__Set exercise__:
Pull every line of the rows below into your answer word for word, but leave out the pictures.

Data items
——

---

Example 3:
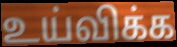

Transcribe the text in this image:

உய்விக்க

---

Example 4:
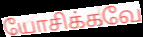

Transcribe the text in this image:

யோசிக்கவே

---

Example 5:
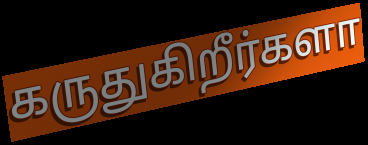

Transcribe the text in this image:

கருதுகிறீர்களா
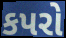
કપરો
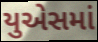
યુએસમાં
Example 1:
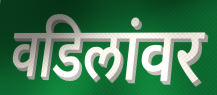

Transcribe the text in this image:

वडिलांवर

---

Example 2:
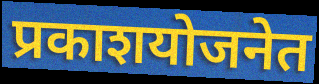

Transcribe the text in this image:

प्रकाशयोजनेत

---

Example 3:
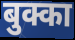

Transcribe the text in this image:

बुक्का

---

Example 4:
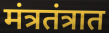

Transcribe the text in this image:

मंत्रतंत्रात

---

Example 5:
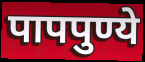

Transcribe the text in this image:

पापपुण्ये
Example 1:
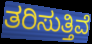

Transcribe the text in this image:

ತರಿಸುತ್ತಿವೆ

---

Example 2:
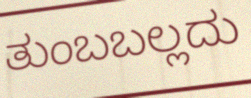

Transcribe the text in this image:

ತುಂಬಬಲ್ಲದು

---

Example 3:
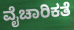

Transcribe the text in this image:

ವೈಚಾರಿಕತೆ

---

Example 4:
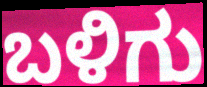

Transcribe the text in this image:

ಬಳಿಗು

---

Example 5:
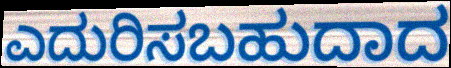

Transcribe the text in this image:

ಎದುರಿಸಬಹುದಾದ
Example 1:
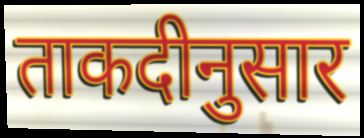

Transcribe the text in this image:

ताकदीनुसार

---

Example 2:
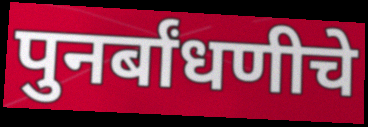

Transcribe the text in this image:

पुनर्बांधणीचे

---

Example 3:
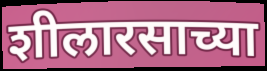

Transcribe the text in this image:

शीलारसाच्या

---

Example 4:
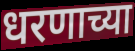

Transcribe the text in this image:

धरणाच्या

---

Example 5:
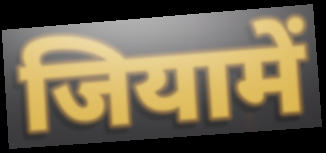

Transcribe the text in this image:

जियामें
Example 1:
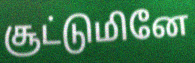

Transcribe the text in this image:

சூட்டுமினே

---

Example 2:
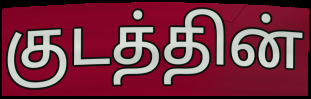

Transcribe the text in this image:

குடத்தின்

——

__Finished answer__:
---

Example 3:

Transcribe the text in this image:

உய்விக்க

---

Example 4:

Transcribe the text in this image:

யோசிக்கவே

---

Example 5:

Transcribe the text in this image:

கருதுகிறீர்களா
કપરો
યુએસમાં
Example 1:

Transcribe the text in this image:

वडिलांवर

---

Example 2:

Transcribe the text in this image:

प्रकाशयोजनेत

---

Example 3:

Transcribe the text in this image:

बुक्का

---

Example 4:

Transcribe the text in this image:

मंत्रतंत्रात

---

Example 5:

Transcribe the text in this image:

पापपुण्ये
Example 1:

Transcribe the text in this image:

ತರಿಸುತ್ತಿವೆ

---

Example 2:

Transcribe the text in this image:

ತುಂಬಬಲ್ಲದು

---

Example 3:

Transcribe the text in this image:

ವೈಚಾರಿಕತೆ

---

Example 4:

Transcribe the text in this image:

ಬಳಿಗು

---

Example 5:

Transcribe the text in this image:

ಎದುರಿಸಬಹುದಾದ
Example 1:

Transcribe the text in this image:

ताकदीनुसार

---

Example 2:

Transcribe the text in this image:

पुनर्बांधणीचे

---

Example 3:

Transcribe the text in this image:

शीलारसाच्या

---

Example 4:

Transcribe the text in this image:

धरणाच्या

---

Example 5:

Transcribe the text in this image:

जियामें
Example 1:

Transcribe the text in this image:

சூட்டுமினே

---

Example 2:

Transcribe the text in this image:

குடத்தின்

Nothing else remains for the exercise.